DIRECTIONS FOR THIS TASK =
Reproduce part of the code change word for word, starting at the words "keystone_admin_tenant = config.get('KEYSTONE_ADMIN_TENANT')" and stopping after "OIDC internal auth')".

Add support for using OIDC tokens via the Docker CLI

config.py

@@ -23,7 +23,7 @@ CLIENT_WHITELIST = ['SERVER_HOSTNAME', 'PREFERRED_URL_SCHEME', 'MIXPANEL_KEY',
                     'CONTACT_INFO', 'AVATAR_KIND', 'LOCAL_OAUTH_HANDLER', 'DOCUMENTATION_LOCATION',
                     'DOCUMENTATION_METADATA', 'SETUP_COMPLETE', 'DEBUG', 'MARKETO_MUNCHKIN_ID',
                     'STATIC_SITE_BUCKET', 'RECAPTCHA_SITE_KEY', 'CHANNEL_COLORS',
-                    'TAG_EXPIRATION_OPTIONS']
+                    'TAG_EXPIRATION_OPTIONS', 'INTERNAL_OIDC_SERVICE_ID']
 
 
 def frontend_visible_config(config_dict):

data/users/__init__.py

@@ -10,6 +10,7 @@ from data.users.database import DatabaseUsers
 from data.users.externalldap import LDAPUsers
 from data.users.externaljwt import ExternalJWTAuthN
 from data.users.keystone import get_keystone_users
+from data.users.oidc import OIDCInternalAuth
 from util.security.aes import AESCipher
 
 logger = logging.getLogger(__name__)
@@ -24,6 +25,9 @@ def get_federated_service_name(authentication_type):
   if authentication_type == 'Keystone':
     return 'keystone'
 
+  if authentication_type == 'OIDC':
+    return 'oidc'
+
   raise Exception('Unknown auth type: %s' % authentication_type)
 
 
@@ -74,8 +78,15 @@ def get_users_handler(config, _, override_config_dir):
     keystone_admin_password = config.get('KEYSTONE_ADMIN_PASSWORD')
     keystone_admin_tenant = config.get('KEYSTONE_ADMIN_TENANT')
     return get_keystone_users(auth_version, auth_url, keystone_admin_username,
-                             keystone_admin_password, keystone_admin_tenant, timeout,
+                              keystone_admin_password, keystone_admin_tenant, timeout,
-                             requires_email=features.MAILING)
+                              requires_email=features.MAILING)
+
+  if authentication_type == 'OIDC':
+    if features.DIRECT_LOGIN:
+      raise Exception('Direct login feature must be disabled to use OIDC internal auth')
+
+    login_service = config.get('INTERNAL_OIDC_SERVICE_ID')
+    return OIDCInternalAuth(config, login_service, requires_email=features.MAILING)
 
   raise RuntimeError('Unknown authentication type: %s' % authentication_type)
 
@@ -160,6 +171,11 @@ class UserAuthentication(object):
     """
     return self.state.federated_service
 
+  @property
+  def supports_encrypted_credentials(self):
+    """ Returns whether this auth system supports using encrypted credentials. """
+    return self.state.supports_encrypted_credentials
+
   def query_users(self, query, limit=20):
     """ Performs a lookup against the user system for the specified query. The returned tuple
         will be of the form (results, federated_login_id, err_msg). If the method is unsupported,

data/users/database.py

@@ -9,6 +9,10 @@ class DatabaseUsers(object):
     """ Always assumed to be working. If the DB is broken, other checks will handle it. """

Saved data entries =

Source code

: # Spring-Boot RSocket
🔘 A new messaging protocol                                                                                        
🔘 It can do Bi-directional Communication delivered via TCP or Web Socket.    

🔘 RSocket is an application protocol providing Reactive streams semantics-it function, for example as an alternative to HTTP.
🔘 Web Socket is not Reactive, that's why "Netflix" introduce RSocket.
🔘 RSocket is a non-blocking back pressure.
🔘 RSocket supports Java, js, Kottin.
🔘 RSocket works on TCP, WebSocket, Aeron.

TASK SOLUTION =
keystone_admin_tenant = config.get('KEYSTONE_ADMIN_TENANT')
     return get_keystone_users(auth_version, auth_url, keystone_admin_username,
-                             keystone_admin_password, keystone_admin_tenant, timeout,
+                              keystone_admin_password, keystone_admin_tenant, timeout,
-                             requires_email=features.MAILING)
+                              requires_email=features.MAILING)
+
+  if authentication_type == 'OIDC':
+    if features.DIRECT_LOGIN:
+      raise Exception('Direct login feature must be disabled to use OIDC internal auth')